Editor’s Letter | Sculpture

Doing the Hokeypokey by Georgia Gerber, sculpture, southwest art.
Doing the Hokeypokey by Georgia Gerber

By Margaret L. Brown

Ever since ancient man first picked up clay and molded a figure or carved a crude image in stone, artists have been replicating the world around them and the symbols meaningful to them in three-dimensional form. Today’s sculptors working in bronze, wood, stone, glass, clay, and other media continue this expressive tradition. And it is an exacting art form. “What keeps me sculpting is the fact that I can’t master it,” says Texas sculptor Rick Jackson, who has been creating western images in bronze for the past two decades. New Mexico sculptor Vic Payne, who is profiled in this issue, is enthralled with the ability to re-create the Old West in sculptural detail. “You want to see what it was really like, and definitely the easiest way to see it is to make it in bronze,” he says of such images as a cowboy flying out of the saddle and holding on to the reins for dear life or weary trail riders crossing a stream.
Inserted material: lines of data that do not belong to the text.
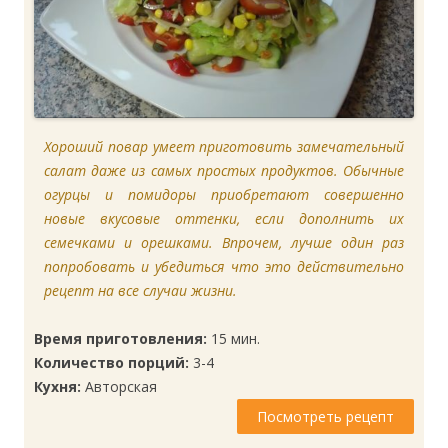
Хороший повар умеет приготовить замечательный
салат даже из самых простых продуктов. Обычные
огурцы и помидоры приобретают совершенно
новые вкусовые оттенки, если дополнить их
семечками и орешками. Впрочем, лучше один раз
попробовать и убедиться что это действительно
рецепт на все случаи жизни.
Время приготовления:
15 мин.
Количество порций:
3-4
Кухня:
Авторская
Посмотреть рецепт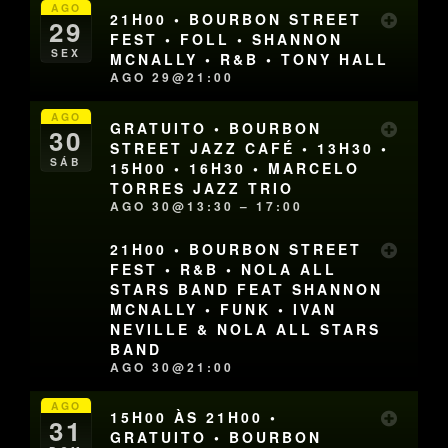
AGO
21H00 • BOURBON STREET
29
FEST • FOLL • SHANNON
SEX
MCNALLY • R&B • TONY HALL
AGO 29@21:00
AGO
GRATUITO • BOURBON
30
STREET JAZZ CAFÉ • 13H30 •
SÁB
15H00 • 16H30 • MARCELO
TORRES JAZZ TRIO
AGO 30@13:30 – 17:00
21H00 • BOURBON STREET
FEST • R&B • NOLA ALL
STARS BAND FEAT SHANNON
MCNALLY • FUNK • IVAN
NEVILLE & NOLA ALL STARS
BAND
AGO 30@21:00
AGO
15H00 ÀS 21H00 •
31
GRATUITO • BOURBON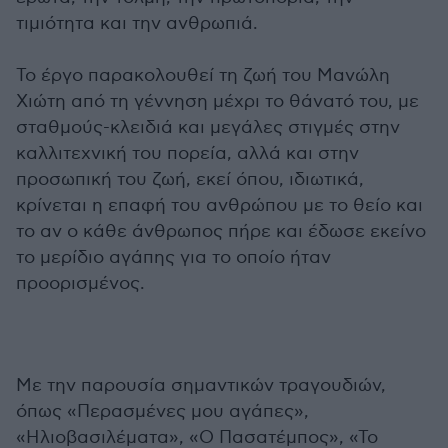
τιμιότητα και την ανθρωπιά.
Το έργο παρακολουθεί τη ζωή του Μανώλη
Χιώτη από τη γέννηση μέχρι το θάνατό του, με
σταθμούς-κλειδιά και μεγάλες στιγμές στην
καλλιτεχνική του πορεία, αλλά και στην
προσωπική του ζωή, εκεί όπου, ιδιωτικά,
κρίνεται η επαφή του ανθρώπου με το θείο και
το αν ο κάθε άνθρωπος πήρε και έδωσε εκείνο
το μερίδιο αγάπης για το οποίο ήταν
προορισμένος.
Με την παρουσία σημαντικών τραγουδιών,
όπως «Περασμένες μου αγάπες»,
«Ηλιοβασιλέματα», «Ο Πασατέμπος», «Το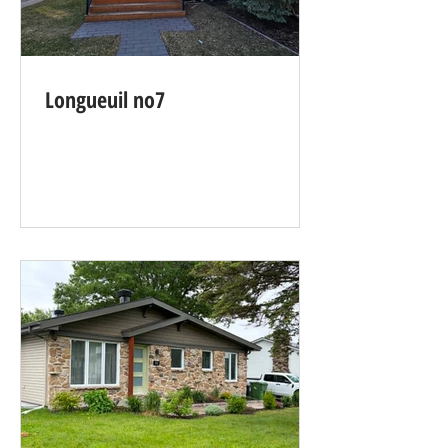
Longueuil no7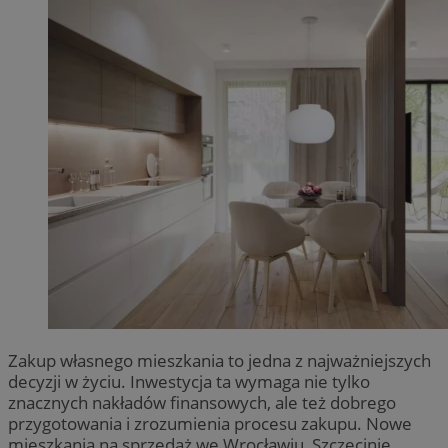
Zakup własnego mieszkania to jedna z najważniejszych
decyzji w życiu. Inwestycja ta wymaga nie tylko
znacznych nakładów finansowych, ale też dobrego
przygotowania i zrozumienia procesu zakupu. Nowe
mieszkania na sprzedaż we Wrocławiu, Szczecinie,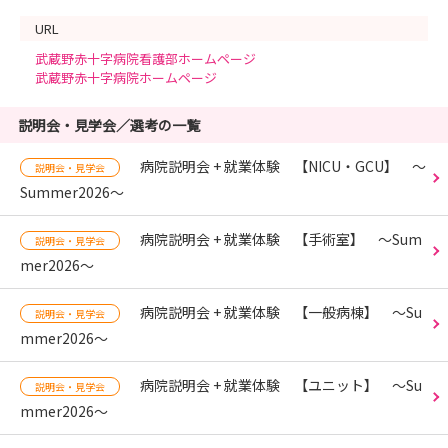
URL
武蔵野赤十字病院看護部ホームページ
武蔵野赤十字病院ホームページ
説明会・見学会／選考の一覧
病院説明会 + 就業体験 【NICU・GCU】 〜
説明会・見学会
Summer2026〜
病院説明会 + 就業体験 【手術室】 〜Sum
説明会・見学会
mer2026〜
病院説明会 + 就業体験 【一般病棟】 〜Su
説明会・見学会
mmer2026〜
病院説明会 + 就業体験 【ユニット】 〜Su
説明会・見学会
mmer2026〜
The sculpture in this issue offers something for everyone, from realistic cowboys to dancing rabbits, abstracted figures, sleek birds of prey, and flying forms. We also preview the year’s biggest sculpture event: the Sculpture in the Park and Loveland Sculpture Invitational shows held August 12-13 in Loveland, CO.
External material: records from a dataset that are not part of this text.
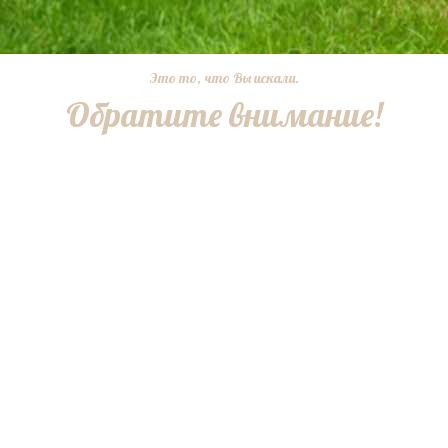
Это то, что Вы искали.
Обратите внимание!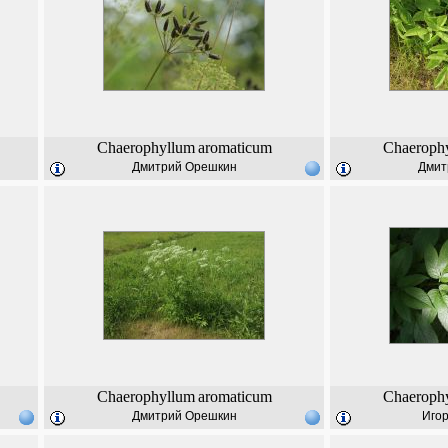
Chaerophyllum
aromaticum
Chaeroph
Дмитрий Орешкин
Дмит
Chaerophyllum
aromaticum
Chaeroph
Дмитрий Орешкин
Игор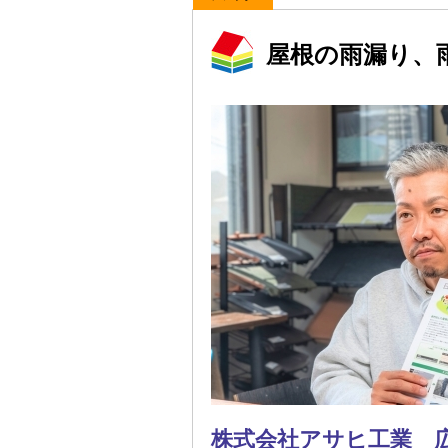
屋根の雨漏り、
株式会社アサヒ工業 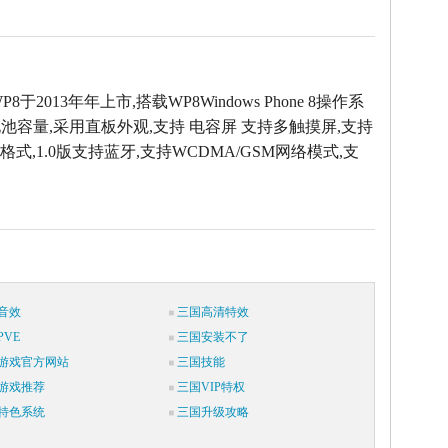
 WP8于2013年年上市,搭载WP8Windows Phone 8操作系
池容量,采用直板外观,支持 电容屏 支持多触摸屏,支持
格式,1.0版支持蓝牙,支持WCDMA/GSM网络模式,支
音效
三国高清特效
VE
三国安装不了
游戏官方网站
三国技能
游戏推荐
三国VIP特权
特色系统
三国升级攻略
In addition to sculpture, this issue also features paintings of the western horizon by California artist William Glen Crooks, still lifes by Utah painter David Dornan, florals by Coloradoan Lu Haskew, and a survey of the career of historic painter Martin Johnson Heade in conjunction with a major exhibition on view at the Los Angeles County Museum of Art. Finally, we tour the Santa Fe home of Chuck and Jan Rosenak, whose passion for folk art should inspire any collector to get out and go exploring.